[[ Supplied material, beginning ]]
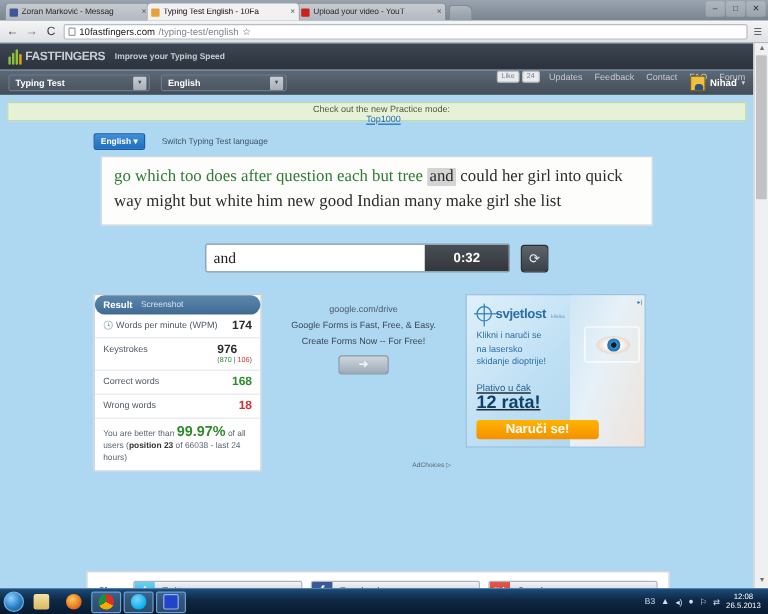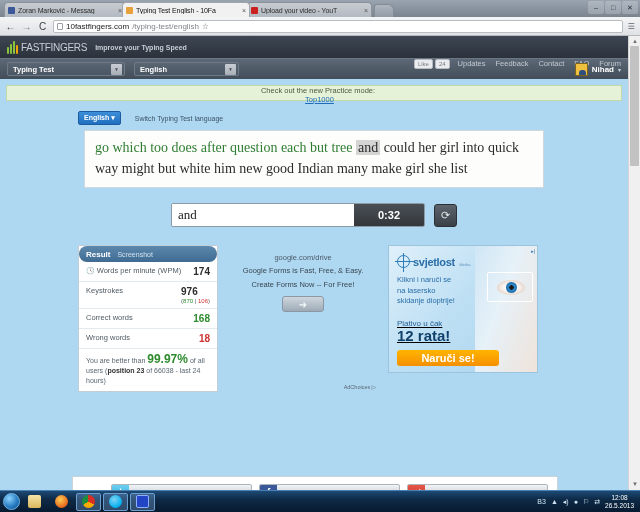--- a/index.html
+++ b/index.html
@@ -71,23 +71,23 @@
   .logo { display: flex; align-items: center; gap: 3px; }
   .logo-mark { width: 11px; height: 13px; position: relative; }
   .logo-mark i {
     position: absolute; bottom: 0; width: 2px; background: #f0a400; border-radius: 1px;
   }
   .logo-mark i:nth-child(1){ left:0; height:7px; background:#8ac43f; }
   .logo-mark i:nth-child(2){ left:3px; height:10px; background:#8ac43f; }
   .logo-mark i:nth-child(3){ left:6px; height:13px; background:#8ac43f; }
   .logo-mark i:nth-child(4){ left:9px; height:9px; background:#f0a400; }
   .logo-text { font-size: 10px; font-weight: bold; color: #fff; letter-spacing: -0.3px; }
-  .logo-text span { color: #c9ced6; font-weight: normal; }
+  .logo-text span { color: #c9ced6; font-weight: bold; }
   .tagline { font-size: 7px; color: #c8cdd4; font-weight: bold; margin-left: 8px; }
-  .head-right { margin-left: auto; display: flex; align-items: flex-start; gap: 8px; margin-top: 34px; }
+  .head-right { margin-left: auto; display: flex; align-items: center; gap: 8px; margin-top: 34px; }
   .fblike { display: flex; gap: 2px; }
   .fblike .lk { background: #e9ebee; border: 1px solid #b8bcc2; font-size: 6px; color: #7a7f86;
                 padding: 1px 3px; border-radius: 2px; }
   .headnav { display: flex; gap: 10px; }
   .headnav a { font-size: 7.5px; color: #c3c9d1; text-decoration: none; }
 
   
   .sub-bar {
     height: 21px; background: linear-gradient(180deg,#5c6876 0%,#434d59 100%);
     border-top: 1px solid #6b7785; display: flex; align-items: center; padding: 0 7px; gap: 9px;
[[ Supplied material, end ]]
Return each line from the entries above that includes "fblike".

◆ Your response ◆
   .fblike { display: flex; gap: 2px; }
   .fblike .lk { background: #e9ebee; border: 1px solid #b8bcc2; font-size: 6px; color: #7a7f86;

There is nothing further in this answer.